If Georgia and Louisiana were parties to the Interstate Agreement on Detainers Act, Norris, assuming these facts to be true, would be entitled to the relief he seeks; under that Act the demanding state must try the prisoner within 180 *1205 days after demand or face a permanent bar to further prosecution.

North Carolina is a party to that Act, but has apparently not adopted the policy of some states of striking a detainer from the record if the jurisdiction which filed the detainer fails to act within 180 days.

Norris, on his allegations, has standing to raise the speedy trial issue via habeas corpus.

 
THE MERITS OF THE SPEEDY TRIAL CLAIM

Barker v. Wingo, 407 U.S. 514, 92 S. Ct. 2182, 33 L. Ed. 2d 101 (1972) contains a recent statement of the principles for evaluating a speedy trial claim. A court must balance four factors: (1) length of delay; (2) reasons, if any, for delay; (3) the defendant's assertion of the right to speedy trial; and (4) the nature and extent of prejudice to the defendant.

Assuming Norris' allegations to be true, he has undergone delays of more than three years awaiting trial in both Georgia and Louisiana. The delays, since he demanded trial, have approximated seventeen months in Georgia and twenty-five months in Louisiana. No reasons for the delay are given by either state, and no blame is apparently chargeable to Norris. The detainers have had adverse effects upon his status in prison, upon his rehabilitation, and upon his potential reduction of time in the North Carolina prison system. He has lost opportunity for concurrent service up to now of such sentences as Georgia and Louisiana might have imposed; he asserts that he has lost or will lose witnesses.
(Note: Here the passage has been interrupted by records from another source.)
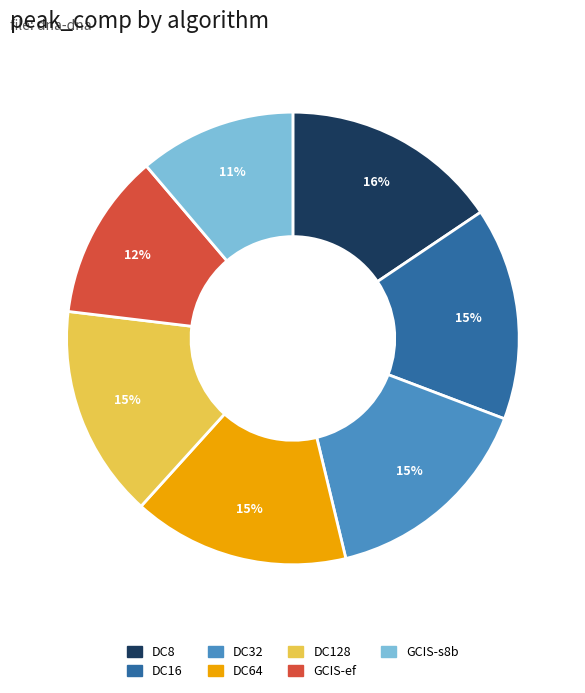

To the nearest percent, what percentage of the pie is DC8?

16%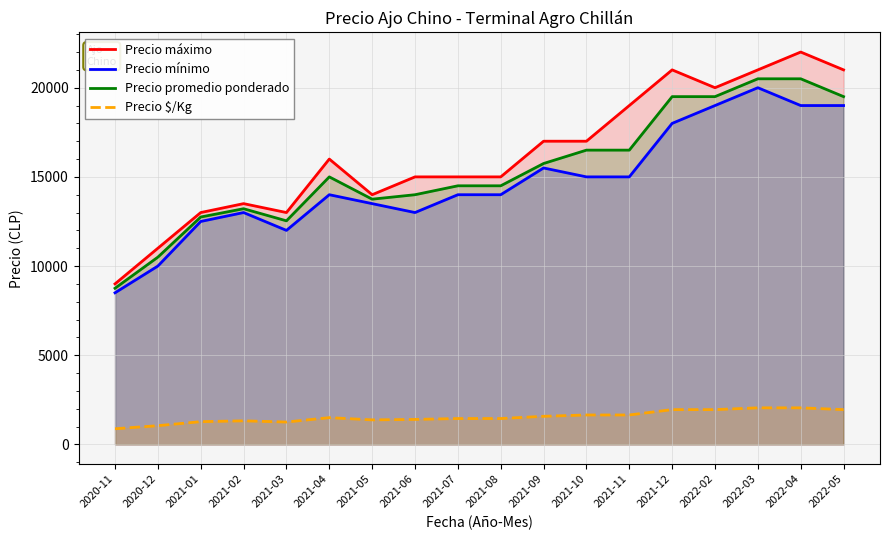

True or false: Precio $/Kg and Precio promedio ponderado intersect in this chart.

False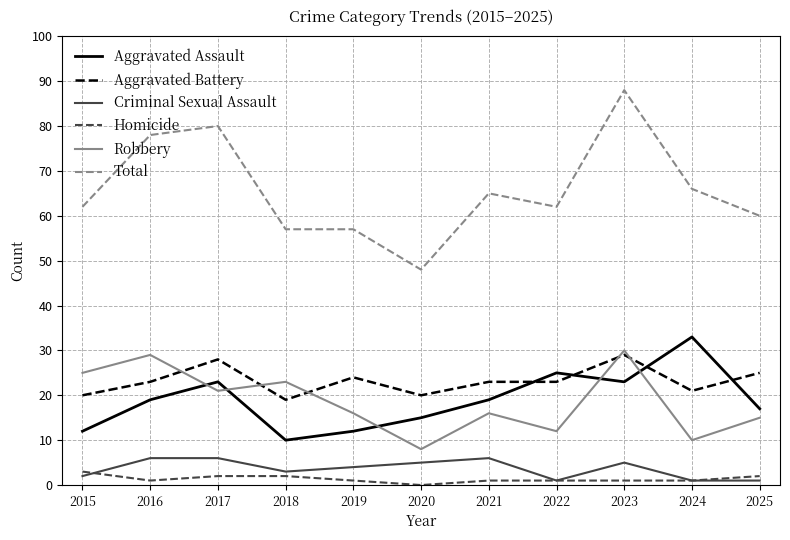

True or false: Criminal Sexual Assault and Total cross at least once.

False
Trustworthiness of oral testimony diminishes with passage of time, See State v. Starnes, S.D., 200 N.W.2d 244 (1972), in which, although the evidence was unclear whether the delay had actually caused the loss of an alibi witness, an eighteen-month delay was held sufficient to violate the right to speedy trial. See also Leonard v. Vance, 349 F. Supp. 859 (S.D.Tex.1972) in which the Court held that an eighteen-month delay of trial following demand for trial was per se prejudicial; that because of the Sixth Amendment nature of the claim, the exhaustion doctrine need not apply; and that the case should be decided on its merits.

 
ORDER

It is apparent that the petitioner has alleged a cause of action within the jurisdiction of this court and that if the facts are substantially as alleged, he may well be entitled to orders dismissing the detainers and correcting any adverse effects they may have had upon his status as a North Carolina prisoner.

It is therefore ordered:

1. That the defendants show cause by April 30, 1973, why the Georgia and Louisiana detainers should not be stricken out and why the prosecuting authorities of Georgia and Louisiana should not be permanently restrained from prosecution of the charges underlying the detainers because of illegal delay in bringing those charges to trial.

2. That the North Carolina defendants show cause by April 30, 1973, why they should not be directed to strike the detainers from petitioner's record and to recompute and reassess all of his prison time, status, benefits and other circumstances as though no detainer had ever been lodged against him.

3. That, pending further order of court, the North Carolina defendants not deliver petitioner to any Georgia or Louisiana authorities.

4. That this case be set for hearing on an early non-jury calendar following April 30, 1973.